Me. I am a work-in-progress. My Motherhood is a work-in-progress. Some days I think I've got it all figured out; I'm Super Mom! Other days, I call my husband at work for moral support because everything has gone horribly wrong. The kids are all crying. I'm crying. All I can think is that God must have gotten it horribly wrong. Me a mom? Seriously? 3 kids? 3 young kids? But then I take it to Mary in prayer. When I doubt my own ability and the Father's plan for my Motherhood only the Mother of God can console me. And she does it such beautiful ways.
A couple of weeks ago, on one of those horrible days, Leo grabbed a book off the table. I yelled as he pulled out my bookmark and threw it on the floor. I shoved the bookmark into the book and hauled Mr. Grabbyhands off to time-out. Later, after I had calmed down and said a few prayers to the Virgin Mother, I opened the book to the page I had so hastily shoved my bookmark, a page that brought my little tantrum to a screeching halt. It talked about the philosophies that Maria Montessori and Edith Stein had about children and the formation of the human person. Nothing like the Father smacking you upside the head with a 2x4 to make you stop and think.
I must remember that my children are a gift from God. Even the bad days are worth every moment. How I handle things models to my children how they should handle themselves. No matter how many times I tell them to take a deep breath and use polite word in a polite, calm voice they will not listen if I do not use my own polite, calm voice. If I do not respect the dignity of my children and treat them with respect, how can I expect them to do the same?
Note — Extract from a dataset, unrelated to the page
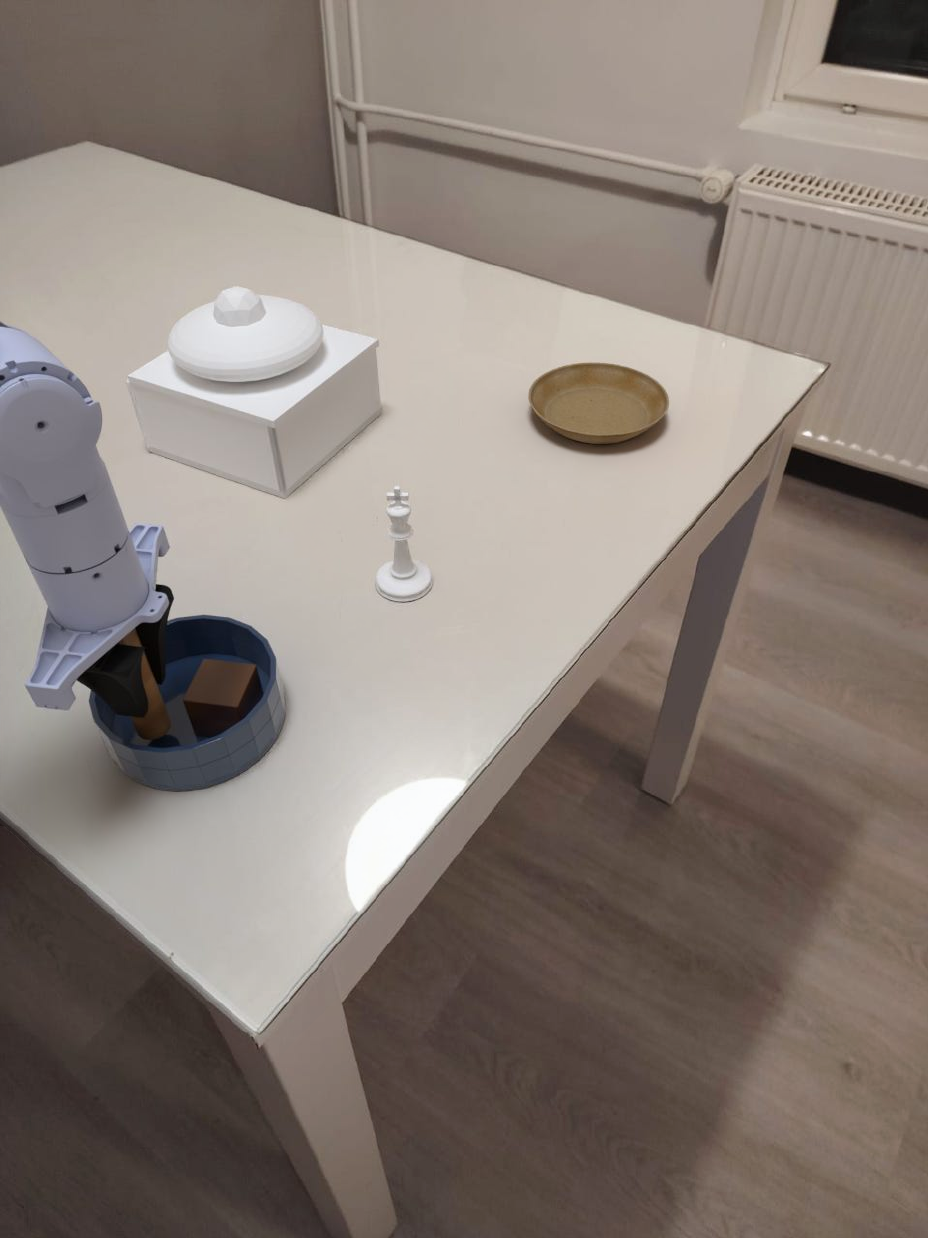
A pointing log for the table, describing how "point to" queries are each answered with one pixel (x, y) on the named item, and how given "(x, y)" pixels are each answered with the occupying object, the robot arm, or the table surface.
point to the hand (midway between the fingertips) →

I need to work on my consistency. Set rules and do a better job of enforcing them. I need to spend a little more time taking care of myself. Running after the dog (Jack Russel Terriers just don't listen) does not count as exercise. Leaning over the sink while I drain the pasta does not count as a facial. Eating the leftovers from the twin's lunch does not count as portion control. I need to keep working at what promises to be a life long process. Motherhood is wonderful, but a lot of work. A lot of work and a lot of wonderful reward!